Which brings us, inevitably, to the movie. “The Exorcist” is based on a “true story” of a possession in Maryland in the 1940s. In the real-life case, a boy somewhere between 12 and 15 was allegedly the subject of a full-blown Hollywood-style exorcism, complete with special effects and plot twists. In reality, the details of the story are much contested and several versions of the tale are circulating. Highlights include the infamous “floating over the bed” routine and poltergeist activity of various sorts.
Author William Blatty took these sketchy stories and wove them into a novel, which then became a movie. His protagonist, a 12-year-old girl, performs a long string of various blasphemies, including masturbating with a crucifix, spitting blue and purple bile across the room and famously informing the attending exorcist that his mother “sucks cocks in hell.” In addition to permanently scarring the young actress, Linda Blair, the movie’s borderline snuff-pedophilia-religious-porn overtones warped a generation of viewers and spawned an unholy slew of inferior sequels.
Catholic icon Mother Teresa is perhaps the most famous victim of demonic possession (aside from baseless speculation regarding Wayne Newton). She requested the ritual after a visiting archbishop suggested her insomnia might be demonically inspired.
The ritual worked miracles, just like a half-tab of Halcion. When asked if the presence of dirty, filthy, unsanctified devil spunk in her frail body might be considered a negative for her posthumous sainthood campaign, the archbishop told the Associated Press, and I quote, “No way!” Right on, brother!

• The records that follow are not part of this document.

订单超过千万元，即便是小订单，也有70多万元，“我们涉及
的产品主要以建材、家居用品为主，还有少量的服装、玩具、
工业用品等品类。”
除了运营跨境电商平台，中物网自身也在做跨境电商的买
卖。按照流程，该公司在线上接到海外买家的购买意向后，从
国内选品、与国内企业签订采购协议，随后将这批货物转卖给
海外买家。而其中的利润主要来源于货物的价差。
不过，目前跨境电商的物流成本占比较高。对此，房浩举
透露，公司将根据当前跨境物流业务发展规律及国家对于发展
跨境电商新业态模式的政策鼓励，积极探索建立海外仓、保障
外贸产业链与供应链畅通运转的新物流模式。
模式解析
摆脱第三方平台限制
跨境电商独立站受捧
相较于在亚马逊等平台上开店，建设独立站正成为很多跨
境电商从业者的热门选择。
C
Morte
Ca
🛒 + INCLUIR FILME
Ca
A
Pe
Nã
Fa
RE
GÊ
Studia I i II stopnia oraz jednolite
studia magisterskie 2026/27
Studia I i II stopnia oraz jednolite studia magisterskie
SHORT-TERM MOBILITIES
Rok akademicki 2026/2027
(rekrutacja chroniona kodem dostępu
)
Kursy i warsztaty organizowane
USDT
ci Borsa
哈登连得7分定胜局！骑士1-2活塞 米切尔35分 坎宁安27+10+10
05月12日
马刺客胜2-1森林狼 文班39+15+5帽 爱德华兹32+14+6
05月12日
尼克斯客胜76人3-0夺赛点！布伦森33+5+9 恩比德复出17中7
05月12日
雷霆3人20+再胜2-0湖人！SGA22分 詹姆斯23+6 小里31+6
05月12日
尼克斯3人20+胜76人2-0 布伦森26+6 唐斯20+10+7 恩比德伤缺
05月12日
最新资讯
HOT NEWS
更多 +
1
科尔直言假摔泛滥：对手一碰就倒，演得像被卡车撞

The ultimate uber-exorcist, of course, was Jesus Christ himself, who reputedly cast out bunches of demons on general principal, with the side benefit that it qualified him as the fulfillment of various biblical prophecies. One particularly colorful tale has Jesus casting out multiple demons from a single victim and banishing them to death in the bodies of pigs.

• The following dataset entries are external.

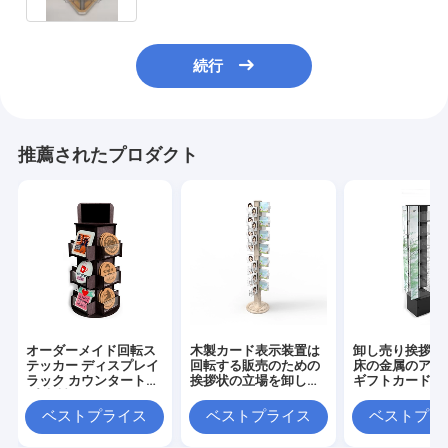
続行
推薦されたプロダクト
オーダーメイド回転ス
木製カード表示装置は
卸し売り挨拶状
テッカー ディスプレイ
回転する販売のための
床の金属のアク
ラック カウンタートッ
挨拶状の立場を卸し売
ギフトカードの
プ 木製アクリル ディス
りする
プレイスタンド
ベストプライス
ベストプライス
ベストプラ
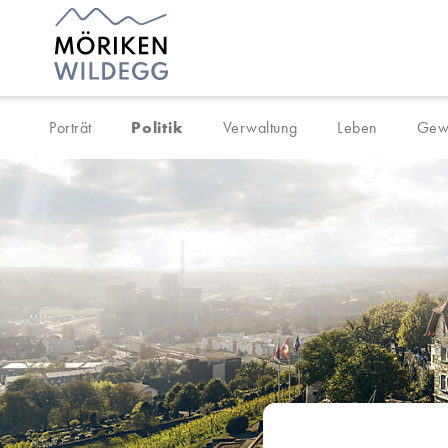
Navigieren in Möriken-Wil
Schnellnavigation
Porträt
Politik
Verwaltung
Leben
Gew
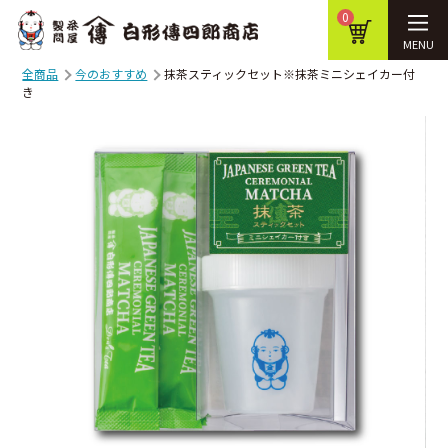
0
MENU
全商品
今のおすすめ
抹茶スティックセット※抹茶ミニシェイカー付
き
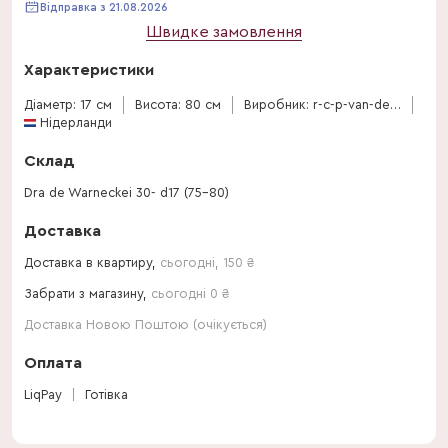
Відправка з 21.08.2026
Швидке замовлення
Характеристики
Діаметр: 17 см
Висота: 80 см
Виробник: r-c-p-van-den-bosch
Нідерланди
Склад
Dra de Warneckei 30- d17 (75-80)
Доставка
Доставка в квартиру,
сьогодні
,
150
₴
Забрати з магазину,
сьогодні 0 ₴
Доставка Новою Поштою (очікується)
Оплата
LiqPay
Готівка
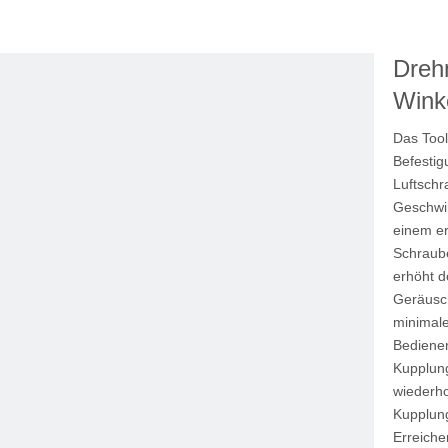
kzeuge
Dreh
Winke
Das Tool
Befesti
Luftschr
Geschwi
einem er
Schraube
erhöht d
Geräusch
minimale
Bediener
Kupplung
wiederh
Kupplun
Erreiche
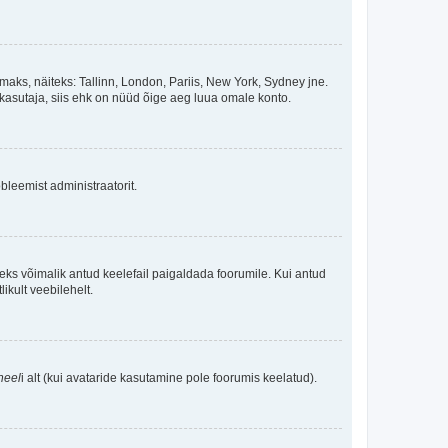
maks, näiteks: Tallinn, London, Pariis, New York, Sydney jne.
kasutaja, siis ehk on nüüd õige aeg luua omale konto.
bleemist administraatorit.
oleks võimalik antud keelefail paigaldada foorumile. Kui antud
ikult veebilehelt.
neel
i alt (kui avataride kasutamine pole foorumis keelatud).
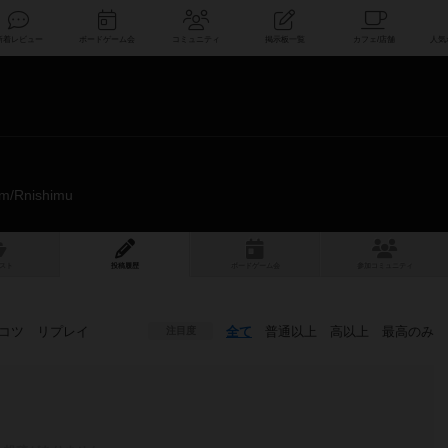
索
新着レビュー
ボードゲーム会
コミュニティ
掲示板一覧
com/Rnishimu_
スト
投稿履歴
ボ
ー
ドゲ
ーム
会
参加
コミュニティ
コツ
リプレイ
全て
普通以上
高以上
最高のみ
注目度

Catholics and movie-makers don’t have a exclusive lock on exorcism, however. Evangelical Protestant have a thriving exorcism practice as well. The evangelicals have a less formal approach however, without the Latin pedigree and the chrism. Evangelical exorcism is a lot like evangelical healing — a lot of smacking people on the head and crying out the name of Jesus. Some evangelical preachers perform exorcisms over the radio, TV or telephone.
Then there’s the Assemblies of God, which boasts as its most famous member U.S. Attorney General John Ashcroft. The Assemblies are extremely concerned with possession, because of the “spread of oriental religions and the occult” in America — they literally believe that power yoga is a tool of the devil.
The Attorney General’s religion teaches that the main danger related to demon possession is directly related to a preoccupation with the “sexy” side of demonic activity, such as projectile vomiting. According to the A.G. (the Assemblies, not Ashcroft necessarily): “There seems to be no basis in Scripture for the accompanying preoccupation with external phenomena, such as vomiting up various substances in connection with the casting out of demons (forgetting that demons are spirit beings). In the one instance in which foaming is mandated, Scripture makes it clear that this was a consistent pattern prior to the time the demon was cast out and not a phenomenon occurring only at the time of exorcism.”
Now that we’ve cleared that up, the position of the Assemblies is that demonic possession is a very real phenomenon, but “true Christians” are immune by virtue of their… well, virtuousness. So if you’re possessed, you have a legit problem, but you probably deserve it.